Take a training plan for a runner or triathlete for example. What we really want to know when examining the plan is, “is the athlete getting faster, more fit, better prepared for their race goal” that would be the MOE.

But, until you run the race, its hard to really tell for sure. So, we rely on using MOP’s, like avergare heart rate, pace, recovery scores after a workout, or heart rate variability HRV.

No one is intentionally trying to sabotage their own training plan, but if you think athletes aren’t going out a little bit harder on an evaluation workout mid training plan I’ve got some real estate to sell you.

A workout plan desnigned to improve your HRV for example, might well be extremely successful when measure by change in HRV, but not very helpful in improving race performance.

The easy measure, is easy to track and improve. It may however, be minimally correlated to overall desired goals, or even detrimental.

Running an airline is even more complex. There is an ever-growing list of metrics you can look to in trying to determine if you are running the operation well.

On time performance D0, A0, or A14, cost per available seat mile (CASM), or company stock price, could all be used to asses operational performance or overall health.

On-time performance certainly belongs at the top of the list. It is tracked by the Department of Transportation, and every  major brand competes and advertises based on the metric.

However, as we already mentioned, that metric is highly flawed and is subject to significant manipulation.

D0 means the aircraft leaving on or before the schedule departure time. This is measured by the parking break release after all exterior doors have been closed.

There is a push to improve D0 numbers as a MOP, which often results in requests to release the parking brake prior to actually being ready to depart. Thus “meeting” D0 goals without actually improving the system or meeting the overall goal of a well run airline.

I decided to skip my morning BJJ class

We already metioned above that scheduled times are inflated to be able to meet the A0 or A14 times. The DOT counts an arrival of even 14 minutes late as an “ontime” arrival. So airlines give themselves a large buffer through inflated schedule times and the 14 minute DOT grace window.

Airline capacity is measured in seat miles. How many seats you are flying across how many miles, and the overall cost of one of those units is a significant competitive metric.  This number can be artificially manipulated or boosted in short term at the expense of long term system health by a number of factors. Lower labor cost, lower fuel cost, increased seat miles. Focusing on just CASM, may result in decisons that adversely affect long term company health, in an, attempt to boost short term CASM goals.

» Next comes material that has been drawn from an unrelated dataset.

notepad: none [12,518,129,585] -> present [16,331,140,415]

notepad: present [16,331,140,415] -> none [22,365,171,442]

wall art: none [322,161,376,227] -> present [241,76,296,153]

Company stock price might be the ultimate example of Goodhart’s law. Decisions that boost quarterly profits and stock prices can often be at the expense of long term growth and health of the company. Often times executive compensation in stock or stock options provides a direct financial incentive to make decisions that are better for the stock price than they are for the company.

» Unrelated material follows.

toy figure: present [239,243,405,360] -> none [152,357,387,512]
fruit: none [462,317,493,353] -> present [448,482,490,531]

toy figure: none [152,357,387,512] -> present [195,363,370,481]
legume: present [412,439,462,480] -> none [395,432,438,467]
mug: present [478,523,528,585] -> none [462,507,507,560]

That is a whole lot of words, and a whole lot of examples describing the problem, without a lot of actionable solutions.

The hard part is there isnt an easy fix.  The trap of Goodhart’s law is easy to slide into. MOP’s are much easier than MOE’s.

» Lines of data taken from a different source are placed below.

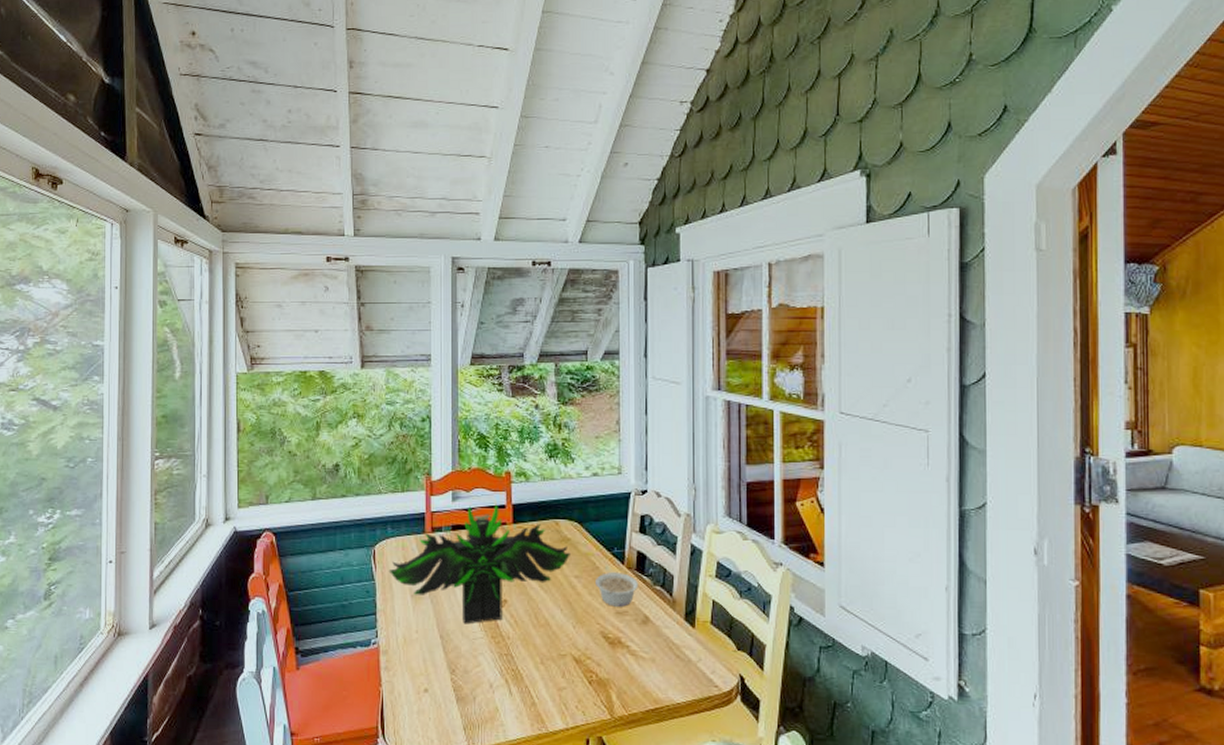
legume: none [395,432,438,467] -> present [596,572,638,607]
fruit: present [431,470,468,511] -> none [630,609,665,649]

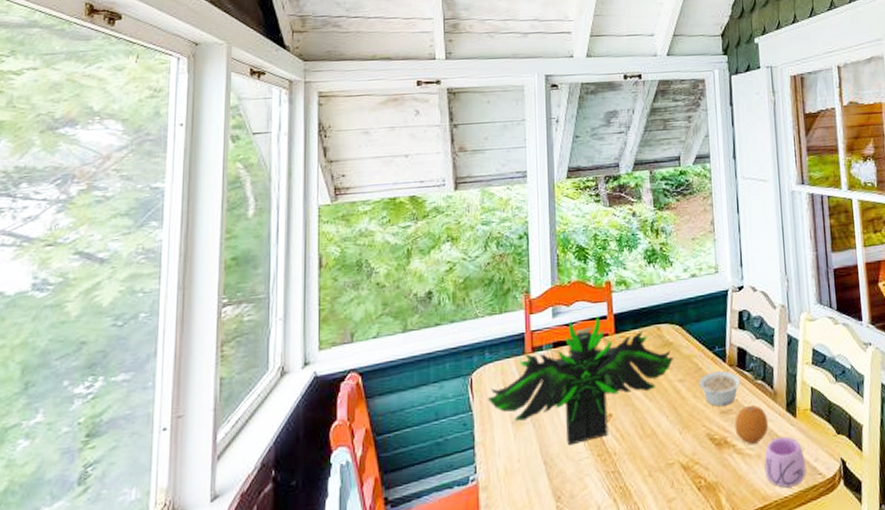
fruit: none [630,609,665,649] -> present [734,404,769,445]
mug: none [658,644,701,695] -> present [764,436,806,488]

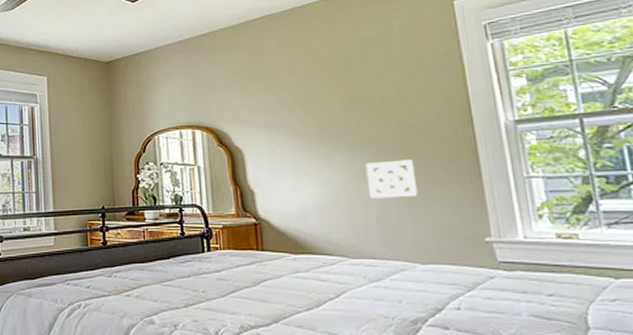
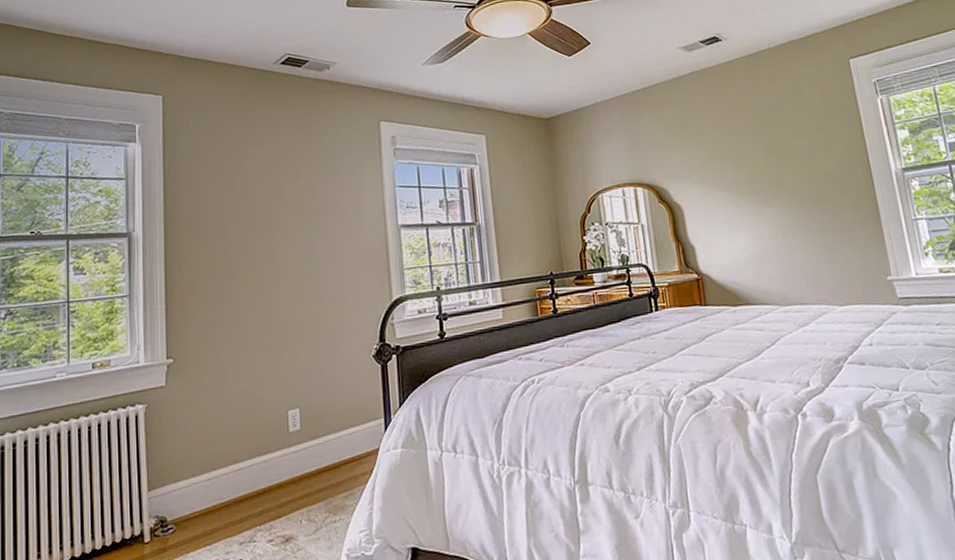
wall ornament: present [365,159,418,199] -> none [788,208,833,247]

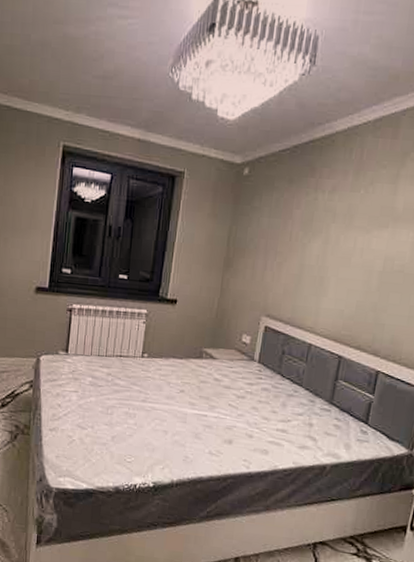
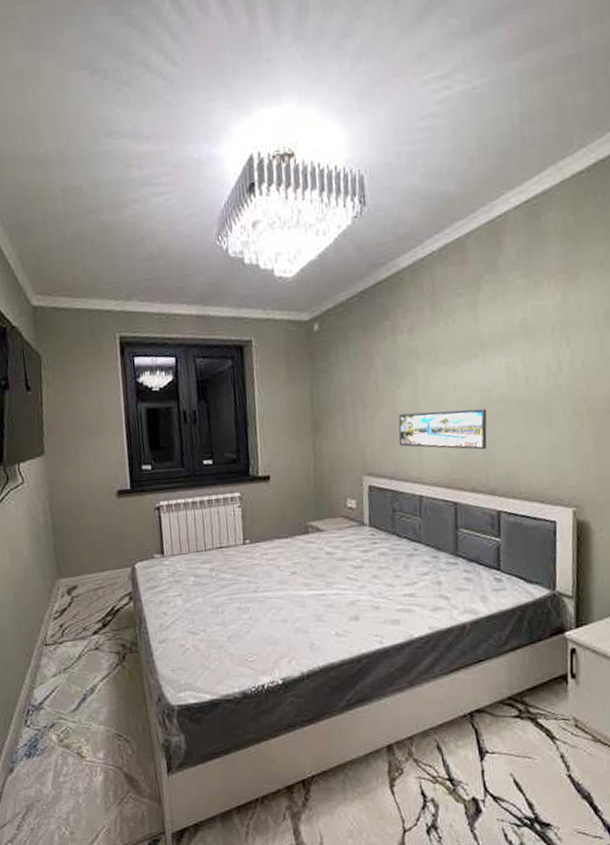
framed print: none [300,267,387,314] -> present [398,409,487,450]

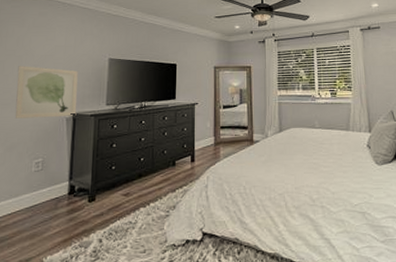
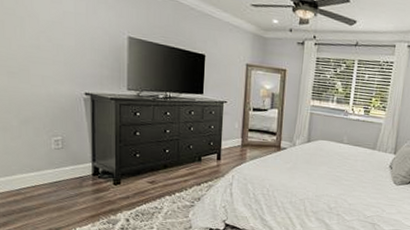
wall art: present [15,66,78,119] -> none [21,29,95,97]

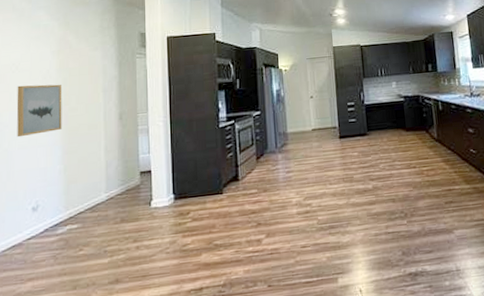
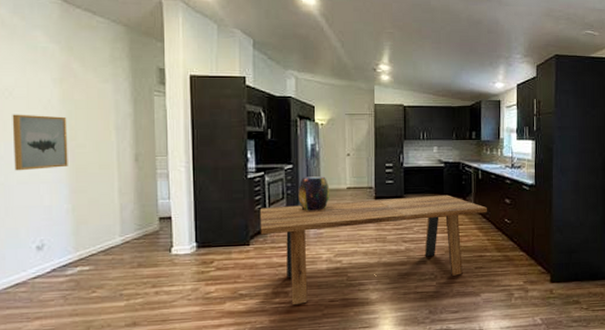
dining table: none [231,128,451,254] -> present [259,195,487,306]
decorative urn: none [266,120,297,156] -> present [298,176,330,211]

Only by constantly reevaluating the overall goal or mission, can we make sure the MOP’s don’t become corrupted.

By constantly asking, “does this course of action or measure serve my overall goal, or help me get closer to the path there?”, can we avoid the pitfalls of collapsing statistical regularities.

It is no easy task. Constant vigilance and tactical adjustments are required. But, there is serenity to be found along the route. And, would you really want it any other way?

Thanks for joining me, stay safe and stay sweaty my friends.